Instructions:
A – According to the press release, in what year was Eric Rudolph added to the FBI's 'Ten Most Wanted' list?
B – Rewrite the part of the press release that begins at the words "Rudolph also details" and stops after "the prison bars.", with "hound dogs" replaced by "search dogs".
C – In the press release, what reasons did Rudolph give for the bombings in his written statement on the 'Army of God' website?

Exercise passage:
┌────────
From Eric Rudolph, ‘Between the Lines of Drift: The Memoirs of a Militant’ is Rudolph’s story, told in his own words. Known for a series of bombings between 1996 and 1998, Rudolph evaded capture until 2003 by surviving in the woods, raiding dumpsters and taking grain from silos. Rudolph’s memoirs are an up-close-and-personal look into his beliefs, his crimes and his time as a fugitive.

 

Florence, CO -- (ReleaseWire) -- 01/31/2014 -- Currently incarcerated at the ADX Florence SuperMax prison in Florence, Colorado, Eric Rudolph – also known as the ‘Olympic Park Bomber’ – was once called “one of the most complex characters I have ever known” by defense attorney, Richard Jaffe [source: Richard Jaffe, Quest for Justice: Defending the Damned, (Far Hills, NJ: New Horizon Press, 2012) p. 256].

Famously reticent on the topic of his years on the run from the law, his upbringing and his deeply held convictions, Rudolph is opening up for the first time in his new book, entitled: ‘Between the Lines of Drift: The Memoirs of a Militant’. The book is available for free online.

In 1998 Eric Rudolph was added to the FBI’s ‘Ten Most Wanted’ list and became the center of the bureau’s largest and most intensive manhunt. Suspected of committing four bombings, including the bombing at the 1996 Olympic Games, Rudolph ended up as a fugitive, camping in the wilds of Western North Carolina. Despite the laser sharp focus of the FBI, Rudolph evaded capture for over five years.

In a written statement on the ‘Army of God’ website, Rudolph outlined his reasons for the bombings and railed against a government that supported legalized abortion. Rudolph considered abortion to be tantamount to murder, and believed that deadly force is justified in an attempt to stop it. However, it was not until the release of his memoirs that the public gained insight into the true extent of Rudolph’s motivations, how he survived, and what he believes today, as he sits in his 80 square foot concrete cell serving a life sentence.

In ‘Between the Lines of Drift: The Memoirs of a Militant’, Rudolph details his ordeal in the mountains: how he survived by hunting deer and turkeys, gathering acorns and salamanders, digging vegetables from gardens, raiding dumpsters and taking grain from a grain silo. His book serves as a how-to manual for those interested in outdoor survival.

Rudolph also details how he eluded the ‘army’ of FBI agents, helicopters and hound dogs, as well as how he remained spiritually sated by concentrating on his personal beliefs.

At once disturbing, provocative and compelling, ‘Between the Lines of Drift: The Memoirs of a Militant’ is a significant look into the mind of a convicted terrorist and provides insight into the man behind the prison bars.
└────────
Records supplied:
┌────────
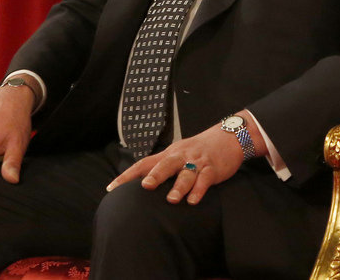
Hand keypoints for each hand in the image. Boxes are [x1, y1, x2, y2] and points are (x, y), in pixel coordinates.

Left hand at [106, 112, 264, 204]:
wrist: (227, 138)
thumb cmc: (198, 150)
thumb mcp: (177, 154)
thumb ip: (161, 167)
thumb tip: (140, 184)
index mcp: (168, 154)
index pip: (144, 163)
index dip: (127, 175)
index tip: (112, 188)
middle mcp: (180, 156)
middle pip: (165, 164)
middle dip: (155, 176)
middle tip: (145, 187)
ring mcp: (197, 162)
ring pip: (186, 173)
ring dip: (179, 186)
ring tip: (172, 200)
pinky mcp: (212, 168)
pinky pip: (205, 179)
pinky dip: (199, 189)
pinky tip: (193, 200)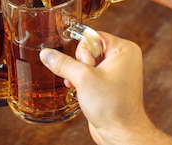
└────────
Solutions below:
A – 1998

B –
Rudolph also details how he eluded the ‘army’ of FBI agents, helicopters and search dogs, as well as how he remained spiritually sated by concentrating on his personal beliefs.

At once disturbing, provocative and compelling, ‘Between the Lines of Drift: The Memoirs of a Militant’ is a significant look into the mind of a convicted terrorist and provides insight into the man behind the prison bars.

C – He railed against a government that supported legalized abortion, which he considered tantamount to murder. He believed that deadly force is justified in an attempt to stop it.